Records supplied
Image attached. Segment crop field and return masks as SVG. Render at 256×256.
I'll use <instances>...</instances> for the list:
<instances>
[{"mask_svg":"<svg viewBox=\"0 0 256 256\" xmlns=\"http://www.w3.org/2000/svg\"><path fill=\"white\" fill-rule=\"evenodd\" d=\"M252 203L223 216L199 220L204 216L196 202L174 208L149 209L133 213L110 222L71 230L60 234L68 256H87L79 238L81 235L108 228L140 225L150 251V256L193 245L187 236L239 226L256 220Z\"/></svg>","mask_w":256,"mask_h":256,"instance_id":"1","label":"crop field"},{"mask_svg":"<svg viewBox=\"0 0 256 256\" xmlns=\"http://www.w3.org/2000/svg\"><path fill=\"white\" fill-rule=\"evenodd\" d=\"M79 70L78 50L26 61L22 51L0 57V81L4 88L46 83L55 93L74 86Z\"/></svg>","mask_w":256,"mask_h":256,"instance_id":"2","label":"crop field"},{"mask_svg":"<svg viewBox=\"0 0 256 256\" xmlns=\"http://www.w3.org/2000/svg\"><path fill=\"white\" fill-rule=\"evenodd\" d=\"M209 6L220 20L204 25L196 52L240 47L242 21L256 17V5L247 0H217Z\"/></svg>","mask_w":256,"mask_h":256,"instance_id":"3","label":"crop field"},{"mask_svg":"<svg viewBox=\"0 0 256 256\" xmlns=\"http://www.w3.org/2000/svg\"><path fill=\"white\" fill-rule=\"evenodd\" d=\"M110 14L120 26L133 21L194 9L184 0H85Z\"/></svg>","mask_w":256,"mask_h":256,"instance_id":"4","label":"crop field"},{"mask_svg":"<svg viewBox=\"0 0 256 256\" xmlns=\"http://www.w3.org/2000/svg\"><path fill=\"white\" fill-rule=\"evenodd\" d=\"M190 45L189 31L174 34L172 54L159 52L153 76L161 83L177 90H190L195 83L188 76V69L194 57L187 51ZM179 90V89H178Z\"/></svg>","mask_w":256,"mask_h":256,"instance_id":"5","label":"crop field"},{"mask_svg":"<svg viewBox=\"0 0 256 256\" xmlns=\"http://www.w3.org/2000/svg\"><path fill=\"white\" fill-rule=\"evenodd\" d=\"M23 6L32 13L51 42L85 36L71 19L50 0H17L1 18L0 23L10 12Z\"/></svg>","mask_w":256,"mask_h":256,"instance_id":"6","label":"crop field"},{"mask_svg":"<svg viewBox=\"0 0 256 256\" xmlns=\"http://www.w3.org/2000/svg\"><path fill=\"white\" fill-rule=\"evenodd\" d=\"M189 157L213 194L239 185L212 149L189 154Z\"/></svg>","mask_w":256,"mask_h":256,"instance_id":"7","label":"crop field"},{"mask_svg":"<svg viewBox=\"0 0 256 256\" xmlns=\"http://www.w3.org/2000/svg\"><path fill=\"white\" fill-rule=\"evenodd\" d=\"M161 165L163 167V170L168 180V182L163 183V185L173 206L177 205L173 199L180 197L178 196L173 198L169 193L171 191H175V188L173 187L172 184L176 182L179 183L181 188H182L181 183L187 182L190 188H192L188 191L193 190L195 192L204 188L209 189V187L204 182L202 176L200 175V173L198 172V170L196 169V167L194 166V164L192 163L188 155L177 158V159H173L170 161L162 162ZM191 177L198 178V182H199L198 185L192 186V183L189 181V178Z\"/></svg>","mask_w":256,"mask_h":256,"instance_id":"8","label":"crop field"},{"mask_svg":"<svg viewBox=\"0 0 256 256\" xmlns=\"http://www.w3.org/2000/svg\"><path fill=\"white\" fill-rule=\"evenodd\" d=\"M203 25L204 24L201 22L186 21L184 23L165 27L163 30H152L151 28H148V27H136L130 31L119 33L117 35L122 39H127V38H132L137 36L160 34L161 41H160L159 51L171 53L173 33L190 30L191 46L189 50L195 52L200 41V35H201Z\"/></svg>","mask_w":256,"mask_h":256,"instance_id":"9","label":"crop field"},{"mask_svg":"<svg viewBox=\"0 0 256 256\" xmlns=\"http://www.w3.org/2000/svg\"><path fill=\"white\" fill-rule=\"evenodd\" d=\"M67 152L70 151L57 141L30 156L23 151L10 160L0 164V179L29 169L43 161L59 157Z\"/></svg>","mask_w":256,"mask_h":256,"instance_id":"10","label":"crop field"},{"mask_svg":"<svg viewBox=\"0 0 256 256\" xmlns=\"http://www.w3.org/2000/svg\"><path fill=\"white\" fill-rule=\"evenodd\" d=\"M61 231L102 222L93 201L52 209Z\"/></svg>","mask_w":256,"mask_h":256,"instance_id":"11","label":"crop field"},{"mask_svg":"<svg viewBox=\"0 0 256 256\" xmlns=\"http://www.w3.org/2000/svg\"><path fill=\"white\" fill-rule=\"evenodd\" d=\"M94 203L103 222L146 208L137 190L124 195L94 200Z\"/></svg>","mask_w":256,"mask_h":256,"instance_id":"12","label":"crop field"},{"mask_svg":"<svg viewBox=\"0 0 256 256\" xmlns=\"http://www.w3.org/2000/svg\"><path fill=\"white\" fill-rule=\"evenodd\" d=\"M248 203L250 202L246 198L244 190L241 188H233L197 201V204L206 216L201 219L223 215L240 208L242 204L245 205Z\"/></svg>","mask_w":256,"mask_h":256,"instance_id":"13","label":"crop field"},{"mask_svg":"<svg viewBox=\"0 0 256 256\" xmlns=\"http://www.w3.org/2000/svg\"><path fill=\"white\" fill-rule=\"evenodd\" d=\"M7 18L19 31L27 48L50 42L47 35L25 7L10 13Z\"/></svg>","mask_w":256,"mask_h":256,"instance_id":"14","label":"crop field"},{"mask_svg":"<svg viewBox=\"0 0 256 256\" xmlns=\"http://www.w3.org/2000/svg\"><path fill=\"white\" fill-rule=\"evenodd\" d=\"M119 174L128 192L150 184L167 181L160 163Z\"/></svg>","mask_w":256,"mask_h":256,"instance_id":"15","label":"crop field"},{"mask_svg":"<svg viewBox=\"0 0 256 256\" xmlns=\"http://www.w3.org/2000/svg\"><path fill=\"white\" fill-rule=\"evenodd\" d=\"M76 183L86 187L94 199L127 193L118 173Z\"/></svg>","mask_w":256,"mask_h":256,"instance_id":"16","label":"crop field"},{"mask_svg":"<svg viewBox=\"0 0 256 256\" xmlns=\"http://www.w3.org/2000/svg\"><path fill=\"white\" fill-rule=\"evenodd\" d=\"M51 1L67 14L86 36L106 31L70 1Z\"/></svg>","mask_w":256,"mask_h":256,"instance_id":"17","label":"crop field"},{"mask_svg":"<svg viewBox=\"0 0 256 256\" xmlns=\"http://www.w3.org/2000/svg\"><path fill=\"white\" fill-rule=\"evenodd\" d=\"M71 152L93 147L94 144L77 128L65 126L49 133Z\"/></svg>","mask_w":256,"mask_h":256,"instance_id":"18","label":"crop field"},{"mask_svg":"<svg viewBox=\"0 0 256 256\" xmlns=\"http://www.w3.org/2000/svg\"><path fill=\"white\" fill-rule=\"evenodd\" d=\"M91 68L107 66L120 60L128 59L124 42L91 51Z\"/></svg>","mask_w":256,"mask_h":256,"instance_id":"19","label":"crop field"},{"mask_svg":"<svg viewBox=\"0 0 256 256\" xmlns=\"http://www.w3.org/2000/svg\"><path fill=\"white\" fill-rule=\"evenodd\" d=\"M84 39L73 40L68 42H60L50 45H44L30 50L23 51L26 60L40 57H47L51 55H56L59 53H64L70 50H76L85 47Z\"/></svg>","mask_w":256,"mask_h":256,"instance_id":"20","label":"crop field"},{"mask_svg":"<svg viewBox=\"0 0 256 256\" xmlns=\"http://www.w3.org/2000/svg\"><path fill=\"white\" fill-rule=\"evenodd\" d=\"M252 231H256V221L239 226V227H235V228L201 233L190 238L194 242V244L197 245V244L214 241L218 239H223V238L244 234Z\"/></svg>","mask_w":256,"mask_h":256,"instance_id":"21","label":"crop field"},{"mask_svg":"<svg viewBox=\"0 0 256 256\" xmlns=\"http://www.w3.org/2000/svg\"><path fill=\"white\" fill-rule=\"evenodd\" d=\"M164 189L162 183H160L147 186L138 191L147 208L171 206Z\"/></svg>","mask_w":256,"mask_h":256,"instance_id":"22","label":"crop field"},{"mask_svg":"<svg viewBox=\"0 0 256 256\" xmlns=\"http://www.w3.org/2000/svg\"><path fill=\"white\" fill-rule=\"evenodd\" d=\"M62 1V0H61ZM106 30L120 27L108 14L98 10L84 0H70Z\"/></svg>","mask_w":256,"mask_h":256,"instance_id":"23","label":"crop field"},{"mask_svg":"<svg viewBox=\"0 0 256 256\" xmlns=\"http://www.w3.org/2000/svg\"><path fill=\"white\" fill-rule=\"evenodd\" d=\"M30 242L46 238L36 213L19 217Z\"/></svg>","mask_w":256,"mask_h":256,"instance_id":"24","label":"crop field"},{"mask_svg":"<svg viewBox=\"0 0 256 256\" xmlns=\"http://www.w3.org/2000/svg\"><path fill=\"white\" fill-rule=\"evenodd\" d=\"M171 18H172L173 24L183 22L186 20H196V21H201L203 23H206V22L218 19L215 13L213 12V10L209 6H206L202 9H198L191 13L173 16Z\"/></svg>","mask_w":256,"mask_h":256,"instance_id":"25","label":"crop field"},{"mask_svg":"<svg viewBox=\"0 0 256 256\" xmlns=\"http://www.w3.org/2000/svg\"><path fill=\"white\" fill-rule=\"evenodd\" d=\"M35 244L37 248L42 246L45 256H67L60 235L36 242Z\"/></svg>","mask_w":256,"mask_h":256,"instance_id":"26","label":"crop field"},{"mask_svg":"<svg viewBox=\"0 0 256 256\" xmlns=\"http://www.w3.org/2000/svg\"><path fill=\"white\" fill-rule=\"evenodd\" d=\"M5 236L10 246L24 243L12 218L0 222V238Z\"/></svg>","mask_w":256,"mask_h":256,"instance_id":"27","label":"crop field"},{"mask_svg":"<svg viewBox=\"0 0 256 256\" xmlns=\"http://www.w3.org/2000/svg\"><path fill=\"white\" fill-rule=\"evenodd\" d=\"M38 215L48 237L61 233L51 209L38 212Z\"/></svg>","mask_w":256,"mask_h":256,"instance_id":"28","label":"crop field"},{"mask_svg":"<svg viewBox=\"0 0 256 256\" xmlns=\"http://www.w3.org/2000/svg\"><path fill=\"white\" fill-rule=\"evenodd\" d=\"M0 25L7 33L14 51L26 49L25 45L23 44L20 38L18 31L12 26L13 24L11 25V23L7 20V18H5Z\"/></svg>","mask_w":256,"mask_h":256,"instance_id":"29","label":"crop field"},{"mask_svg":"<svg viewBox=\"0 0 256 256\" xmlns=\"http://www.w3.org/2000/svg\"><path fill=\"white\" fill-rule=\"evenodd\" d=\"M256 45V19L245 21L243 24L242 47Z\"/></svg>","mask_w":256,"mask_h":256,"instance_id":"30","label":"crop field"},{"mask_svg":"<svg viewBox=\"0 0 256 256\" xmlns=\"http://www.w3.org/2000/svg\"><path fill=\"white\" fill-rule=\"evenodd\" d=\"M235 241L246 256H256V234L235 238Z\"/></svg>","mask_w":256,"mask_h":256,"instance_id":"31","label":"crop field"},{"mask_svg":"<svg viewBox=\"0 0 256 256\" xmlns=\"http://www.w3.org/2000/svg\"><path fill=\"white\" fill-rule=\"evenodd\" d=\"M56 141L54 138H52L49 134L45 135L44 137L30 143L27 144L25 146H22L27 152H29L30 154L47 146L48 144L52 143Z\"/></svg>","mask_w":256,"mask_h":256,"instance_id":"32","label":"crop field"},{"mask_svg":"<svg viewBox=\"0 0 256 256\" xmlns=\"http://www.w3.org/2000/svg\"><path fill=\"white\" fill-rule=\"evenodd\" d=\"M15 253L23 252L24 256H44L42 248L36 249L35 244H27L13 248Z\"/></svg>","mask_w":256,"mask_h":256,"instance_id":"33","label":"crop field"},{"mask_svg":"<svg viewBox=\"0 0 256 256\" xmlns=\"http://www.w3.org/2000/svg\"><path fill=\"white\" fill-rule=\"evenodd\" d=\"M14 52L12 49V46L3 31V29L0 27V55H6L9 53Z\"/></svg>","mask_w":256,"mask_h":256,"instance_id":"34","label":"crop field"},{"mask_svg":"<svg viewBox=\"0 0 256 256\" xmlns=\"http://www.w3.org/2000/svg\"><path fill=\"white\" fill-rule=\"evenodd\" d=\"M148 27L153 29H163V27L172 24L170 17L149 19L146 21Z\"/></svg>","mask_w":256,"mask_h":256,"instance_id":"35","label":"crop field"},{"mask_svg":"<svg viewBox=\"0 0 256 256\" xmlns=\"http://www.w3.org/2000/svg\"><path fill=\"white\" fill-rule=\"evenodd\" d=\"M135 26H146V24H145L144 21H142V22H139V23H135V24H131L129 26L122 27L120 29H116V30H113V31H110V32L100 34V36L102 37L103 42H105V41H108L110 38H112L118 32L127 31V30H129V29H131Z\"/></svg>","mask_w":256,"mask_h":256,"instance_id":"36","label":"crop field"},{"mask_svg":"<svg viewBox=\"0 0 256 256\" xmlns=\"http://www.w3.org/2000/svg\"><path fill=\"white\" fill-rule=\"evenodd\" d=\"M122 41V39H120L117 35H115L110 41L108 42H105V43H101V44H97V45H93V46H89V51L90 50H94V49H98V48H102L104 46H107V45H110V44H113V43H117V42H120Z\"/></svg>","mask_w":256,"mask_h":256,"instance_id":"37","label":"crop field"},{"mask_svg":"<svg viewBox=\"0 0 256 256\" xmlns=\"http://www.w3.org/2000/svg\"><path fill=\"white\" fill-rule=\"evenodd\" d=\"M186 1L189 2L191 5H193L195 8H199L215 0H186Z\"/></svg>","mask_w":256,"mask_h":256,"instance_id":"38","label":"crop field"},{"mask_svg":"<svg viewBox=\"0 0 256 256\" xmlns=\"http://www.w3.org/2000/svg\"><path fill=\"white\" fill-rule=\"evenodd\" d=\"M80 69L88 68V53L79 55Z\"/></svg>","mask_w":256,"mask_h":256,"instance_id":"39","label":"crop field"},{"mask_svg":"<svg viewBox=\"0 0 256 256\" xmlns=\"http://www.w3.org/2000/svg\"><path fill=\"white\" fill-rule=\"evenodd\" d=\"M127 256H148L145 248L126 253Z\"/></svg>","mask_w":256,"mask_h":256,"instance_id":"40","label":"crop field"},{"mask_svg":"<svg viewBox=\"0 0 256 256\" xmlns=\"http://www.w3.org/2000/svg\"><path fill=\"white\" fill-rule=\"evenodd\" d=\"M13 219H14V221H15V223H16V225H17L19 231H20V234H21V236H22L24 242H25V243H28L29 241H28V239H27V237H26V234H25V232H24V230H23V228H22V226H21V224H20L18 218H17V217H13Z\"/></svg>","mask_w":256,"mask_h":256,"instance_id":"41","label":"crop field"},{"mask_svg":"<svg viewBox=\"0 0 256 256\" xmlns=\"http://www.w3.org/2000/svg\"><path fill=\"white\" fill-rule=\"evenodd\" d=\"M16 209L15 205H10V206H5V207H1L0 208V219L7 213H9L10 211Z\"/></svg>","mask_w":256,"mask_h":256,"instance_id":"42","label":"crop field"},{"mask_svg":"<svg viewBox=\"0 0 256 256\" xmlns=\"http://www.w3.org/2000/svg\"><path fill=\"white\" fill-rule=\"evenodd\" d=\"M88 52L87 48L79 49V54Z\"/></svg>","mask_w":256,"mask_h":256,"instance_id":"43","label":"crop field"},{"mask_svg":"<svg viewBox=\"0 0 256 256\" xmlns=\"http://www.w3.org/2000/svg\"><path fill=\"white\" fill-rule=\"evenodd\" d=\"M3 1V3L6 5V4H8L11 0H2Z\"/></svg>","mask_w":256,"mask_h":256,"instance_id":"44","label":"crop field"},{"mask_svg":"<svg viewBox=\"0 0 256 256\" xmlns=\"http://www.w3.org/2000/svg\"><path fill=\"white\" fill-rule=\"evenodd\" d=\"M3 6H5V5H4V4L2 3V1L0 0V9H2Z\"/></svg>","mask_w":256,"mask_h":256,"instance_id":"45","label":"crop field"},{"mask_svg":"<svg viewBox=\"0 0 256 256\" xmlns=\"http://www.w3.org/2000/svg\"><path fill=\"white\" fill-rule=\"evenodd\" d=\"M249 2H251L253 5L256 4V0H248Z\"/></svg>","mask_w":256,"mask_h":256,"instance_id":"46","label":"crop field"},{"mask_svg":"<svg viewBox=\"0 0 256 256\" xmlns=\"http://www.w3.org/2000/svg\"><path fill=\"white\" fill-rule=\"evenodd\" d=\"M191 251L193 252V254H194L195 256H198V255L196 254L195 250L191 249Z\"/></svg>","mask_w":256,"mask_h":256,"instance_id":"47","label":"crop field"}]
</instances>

Objective
Which lines in the items above contain the string "instances" with matching capitalization? Find each one and copy it in full.

Worked answer
I'll use <instances>...</instances> for the list:
<instances>
</instances>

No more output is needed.